Presented by Hugh McLennan
"Spirit of the West"

Anna Chevallier

A beautiful, athletic young girl, Anna Chevallier was born with a special spark for adventure.  She always loved horses and not long after her family moved from Red Deer to Alhambra, Alberta, Anna left home and found her way to Chicago.  It was the Roaring Twenties and she got a job in a small café where she often served meals to folks like Al Capone and Lucky Luciano.  

When she came across an ad in a magazine for a diving girl, the raven-haired Anna found the promoters were looking for a girl who could perform the spectacular stunt of riding a horse off a high diving tower into a small pool of water. Her beloved horse Johnny proved up to the task and she got the job. Johnny would walk up a long steep ramp to the top of the diving tower. Anna waited on a special ramp where she’d swing onto Johnny’s back as he trotted by, then Johnny would launch himself from the 50-foot tower. He and Anna would land in the water — sometimes no more than 10 feet deep. 

Anna and the other girls would perform this stunt twice a day and the crowds, drawn by curiosity and the potential danger, were huge. The diving girls were the subject of a Hollywood movie made in the ‘70s. 

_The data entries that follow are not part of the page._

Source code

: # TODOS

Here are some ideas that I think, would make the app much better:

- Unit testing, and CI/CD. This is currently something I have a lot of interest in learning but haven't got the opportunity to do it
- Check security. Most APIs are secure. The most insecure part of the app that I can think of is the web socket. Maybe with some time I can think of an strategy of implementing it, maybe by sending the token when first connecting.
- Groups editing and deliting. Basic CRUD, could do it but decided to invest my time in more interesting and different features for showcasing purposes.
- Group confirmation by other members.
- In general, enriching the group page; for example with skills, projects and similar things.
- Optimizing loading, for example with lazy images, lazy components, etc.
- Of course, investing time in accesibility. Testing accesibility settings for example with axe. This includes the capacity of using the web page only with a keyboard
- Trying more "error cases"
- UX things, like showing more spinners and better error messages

The amazing thing about this Alberta ranch girl and her diving horse—Anna could not swim a stroke. 

Years after retiring, Anna spotted a huge photograph in a restaurant, allegedly owned by Chicago “mob” money. In the picture were Anna and her beloved Johnny halfway down a platform dive from a tower at the Chicago Steel Pier with Anna holding on for the ride of her life.